Skeletal landmark data:
-- Opening Marker --
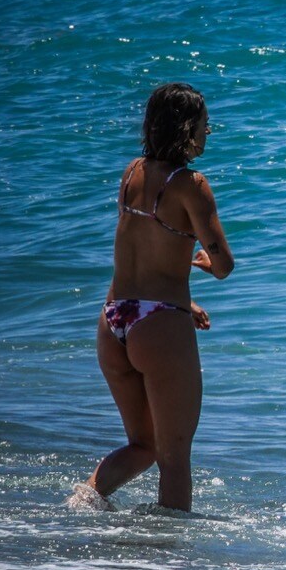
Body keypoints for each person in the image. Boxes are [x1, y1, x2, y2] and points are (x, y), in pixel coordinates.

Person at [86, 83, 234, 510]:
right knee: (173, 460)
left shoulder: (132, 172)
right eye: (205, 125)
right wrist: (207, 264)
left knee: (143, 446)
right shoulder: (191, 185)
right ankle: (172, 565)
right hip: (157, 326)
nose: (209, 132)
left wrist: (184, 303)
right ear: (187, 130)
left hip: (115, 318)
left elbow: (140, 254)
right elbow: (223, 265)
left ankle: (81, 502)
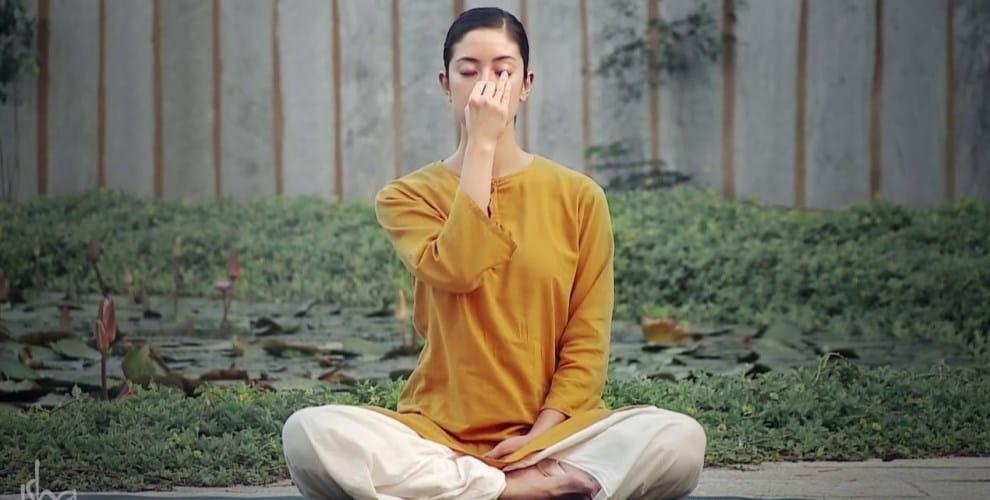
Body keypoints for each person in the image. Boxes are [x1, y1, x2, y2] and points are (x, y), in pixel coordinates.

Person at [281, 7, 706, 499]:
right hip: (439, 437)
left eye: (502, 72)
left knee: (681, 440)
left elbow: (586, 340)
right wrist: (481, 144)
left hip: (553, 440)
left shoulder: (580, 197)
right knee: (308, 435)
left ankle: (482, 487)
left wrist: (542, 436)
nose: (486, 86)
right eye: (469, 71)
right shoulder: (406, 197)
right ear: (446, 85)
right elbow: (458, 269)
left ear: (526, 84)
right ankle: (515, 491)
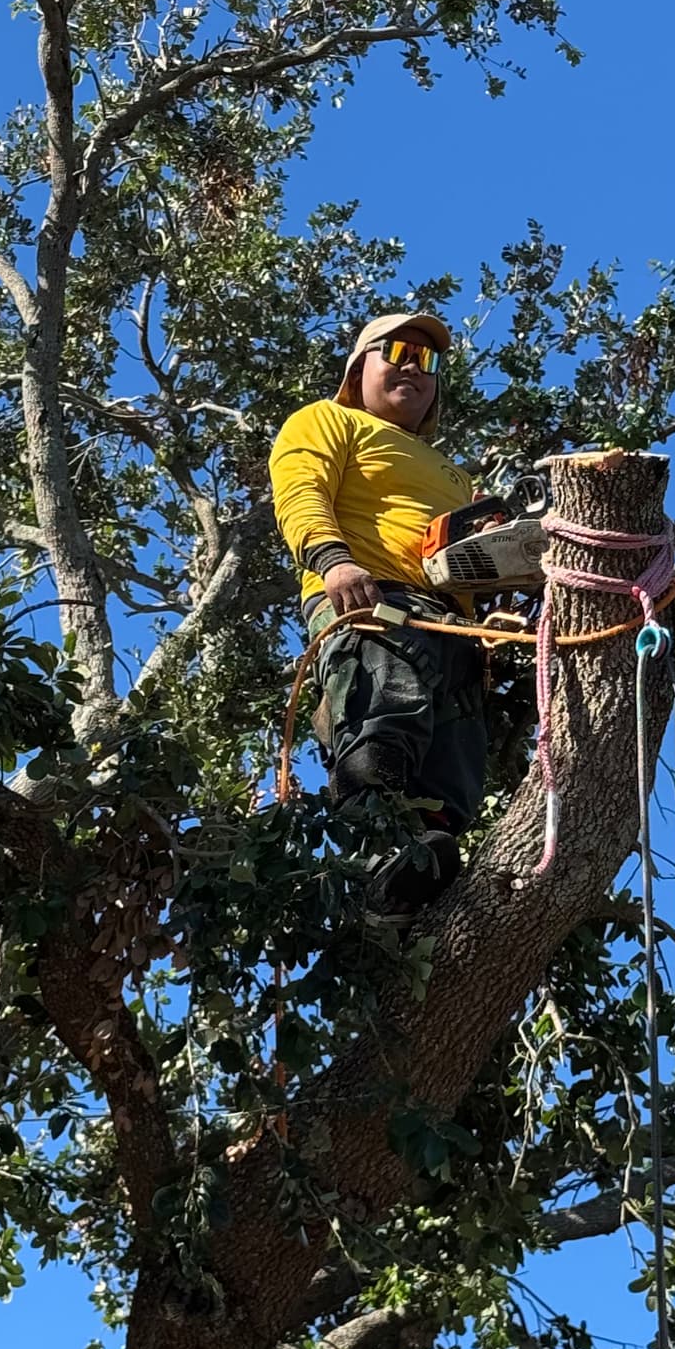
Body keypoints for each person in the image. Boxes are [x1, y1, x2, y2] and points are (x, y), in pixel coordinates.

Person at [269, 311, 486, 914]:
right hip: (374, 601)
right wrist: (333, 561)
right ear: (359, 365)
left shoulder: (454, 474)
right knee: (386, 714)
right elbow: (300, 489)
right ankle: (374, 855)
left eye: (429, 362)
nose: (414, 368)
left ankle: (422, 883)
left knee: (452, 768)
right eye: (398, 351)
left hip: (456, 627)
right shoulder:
-- Closing Marker --
**PROBLEM DETAILS:**
Write out exactly and only the lines that run from the start of the data above through the line containing "left hip: (553, 440)", leaving the pictures out.

**RESPONSE TO THIS TASK:**
Body keypoints for each person in the image. Boxes are [x1, y1, x2, y2] and points are (x, y), in pixel coordinates.

Person at [86, 83, 234, 510]:
right knee: (173, 460)
left shoulder: (132, 172)
right eye: (205, 125)
right wrist: (207, 264)
left knee: (143, 446)
right shoulder: (191, 185)
right ankle: (172, 565)
right hip: (157, 326)
nose: (209, 132)
left wrist: (184, 303)
right ear: (187, 130)
left hip: (115, 318)
left elbow: (140, 254)
right elbow: (223, 265)
left ankle: (81, 502)
Body keypoints for each person in the image. Boxes are [x1, y1, x2, y2] and points are (x, y), in pixel coordinates.

Person at [281, 7, 706, 499]:
right hip: (439, 437)
left eye: (502, 72)
left knee: (681, 440)
left elbow: (586, 340)
right wrist: (481, 144)
left hip: (553, 440)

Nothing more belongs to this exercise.